At last, the European Parliament has
approved the European Central Bank’s role as the EUROZONE single banking
supervisor – albeit only from October 2014. But as banks in southern Europe
again show signs of weakness, far faster progress towards banking union is
essential.
In June last year, banking union was
urgently required to restore calm to the EUROZONE financial sector. But as the
bloc’s sovereign debt crisis eased, the plan – including the Single Supervisory
Mechanism project – lost momentum.
But with ECB accountability to
Strasbourg now sorted, today’s agreement on a single supervisor is a proper
step towards EUROZONE banking union. True, such a union remains bedevilled by
such significant (but linked) matters as the depth of members’ pockets (hello
Germany) and the extent to which members’ banks have yet to come clean about
their asset quality (hello Spain).
And the extent of the ECB’s bank
resolution powers has to be, er, resolved. Germany, for one, wants a veto on
the ECB’s ability to shut failed banks.
But as that rumbles in the background,
the ECB must make haste to make EUROZONE bank balance sheets more trustworthy.

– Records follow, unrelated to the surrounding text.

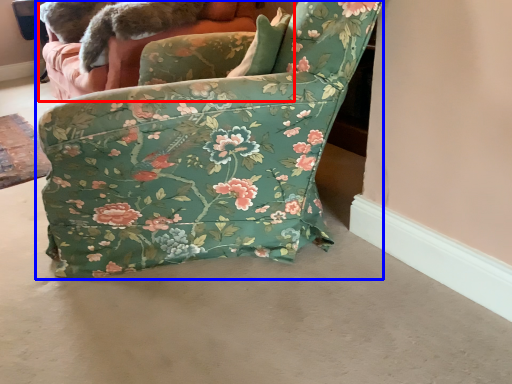
Question: Among these objects, which one is nearest to the camera, couch (highlighted by a red box) or chair (highlighted by a blue box)?

Choices:
 (A) couch
 (B) chair

Answer: (B)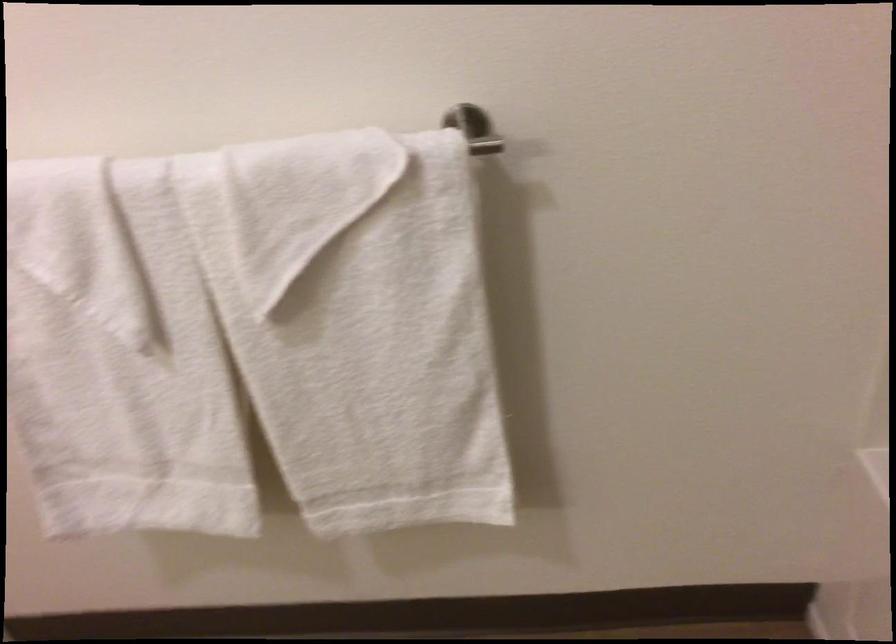
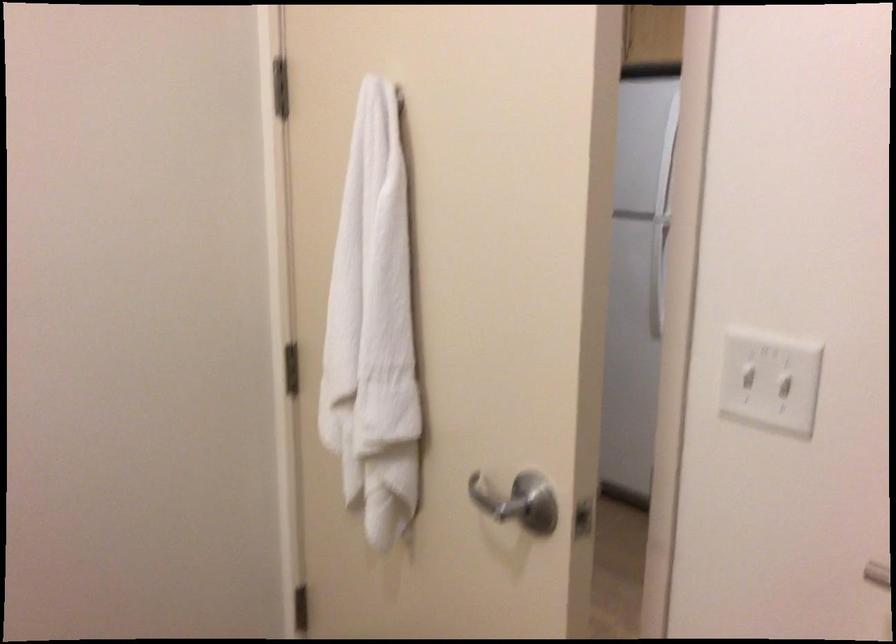
Question: How did the camera likely rotate?

Choices:
 (A) Left
 (B) Right
 (C) Up
 (D) Down

Answer: (A)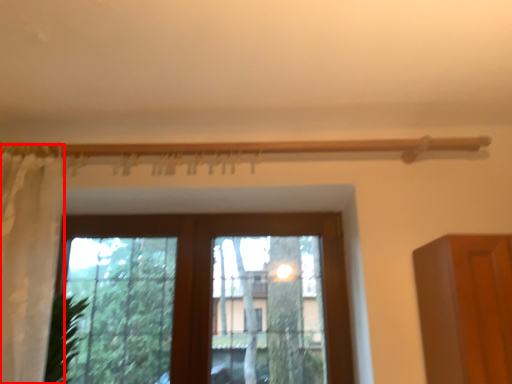
Question: Where is curtain (annotated by the red box) located in relation to window in the image?

Choices:
 (A) right
 (B) left

Answer: (B)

Core tier-one equity ratios have been rendered meaningless by banks that twist
asset definitions to suit themselves – often with regulatory indulgence.

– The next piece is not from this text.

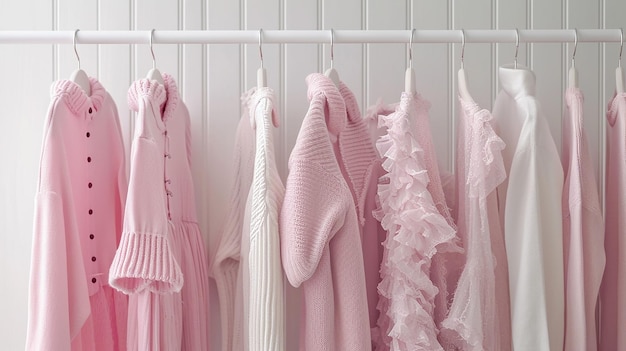
Where is `hangers`? hangers is located at coordinates (84, 81), (158, 72), (267, 81), (336, 71), (413, 72), (464, 67), (515, 67), (578, 78), (623, 82).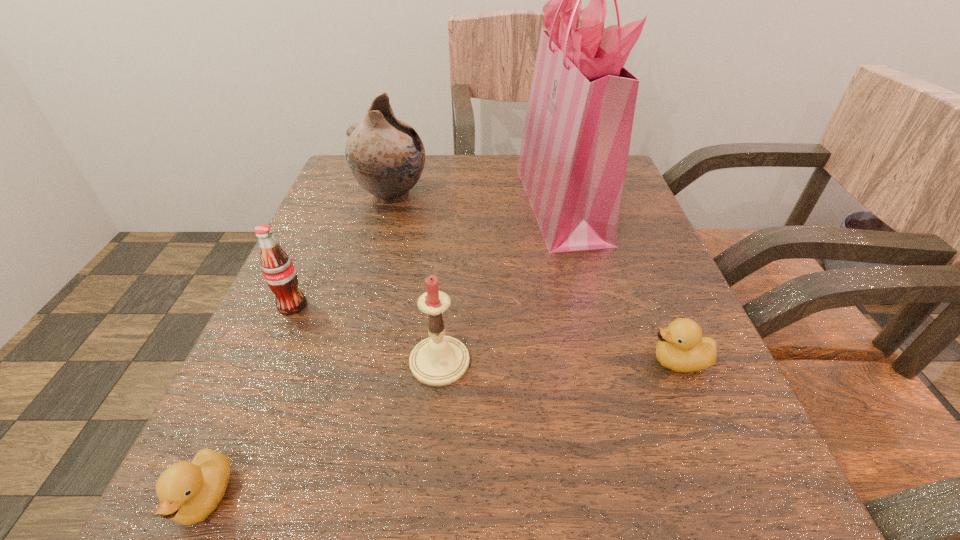
Locate an element on the screen. duckling at the left edge is located at coordinates (188, 492).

The ECB’s looming asset quality review
will be critical in restoring trust.
But the ECB needs those decisive
executive powers soon. The eurozone banking sector could again be destabilised
by Spain, whose regulator is still trying to get its wayward lenders to come
clean about their bad loan exposures.
This week’s €1.4bn cash call by Banco
Sabadell is a reminder that Spanish capital adequacy is not what it seems. And,
like other lenders, Sabadell sits on a bunch of deferred tax assets that will
be outlawed under Basel III capital reforms. Spain’s banks need to raise
capital in hurry to get with the programme. No wonder there is talk of them
selling their property arms and other non-core stuff.
National regulators have proved too soft
on their flocks. The ECB needs to call time on that.